In the process, Nikki Whitehead was stabbed and cut several times. At some point, she ran out of the house, possibly to try to get help from the next-door neighbor, but she returned a while later. She allegedly lunged for the knife again and the fight continued.
At that time, the “blows necessary to bring about the death of Nikki Whitehead took place,” Read said.
According to the medical examiner, the victim suffered from multiple stab wounds, most of them shallow. Four of the wounds were significant, he said, including wounds to her lungs and her jugular vein. It was, however, the stab wound to her spinal cord that proved to be fatal, Read reported.
After Tasmiyah entered her guilty pleas to the negotiated charges, but before Judge Irwin issued the sentence, Nikki Whitehead’s mother, Glenda Whitehead addressed the court.
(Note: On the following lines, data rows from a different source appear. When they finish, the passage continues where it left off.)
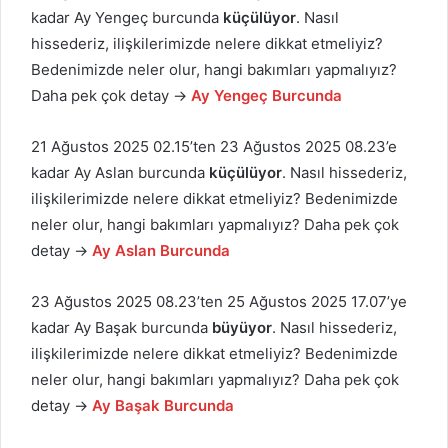
kadar Ay Yengeç burcunda
küçülüyor
. Nasıl
hissederiz, ilişkilerimizde nelere dikkat etmeliyiz?
Bedenimizde neler olur, hangi bakımları yapmalıyız?
Daha pek çok detay →
Ay Yengeç Burcunda
21 Ağustos 2025 02.15’ten 23 Ağustos 2025 08.23’e
kadar Ay Aslan burcunda
küçülüyor
. Nasıl hissederiz,
ilişkilerimizde nelere dikkat etmeliyiz? Bedenimizde
neler olur, hangi bakımları yapmalıyız? Daha pek çok
detay →
Ay Aslan Burcunda
23 Ağustos 2025 08.23’ten 25 Ağustos 2025 17.07’ye
kadar Ay Başak burcunda
büyüyor
. Nasıl hissederiz,
ilişkilerimizde nelere dikkat etmeliyiz? Bedenimizde
neler olur, hangi bakımları yapmalıyız? Daha pek çok
detay →
Ay Başak Burcunda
“I am a broken mother, I am a broken grandmother,” Glenda Whitehead said. “I ask you not to lose sight of what my daughter went through. I ask for a just decision, a fair decision.”
She broke down in sobs as she said she understands nothing will bring back her daughter, and that she knows actions have consequences.
“I can’t tell you the pain I experience every day and every night. It’s unimaginable,” she said. “Unfortunately, my grandchildren never learned right from wrong. That’s why we’re here.”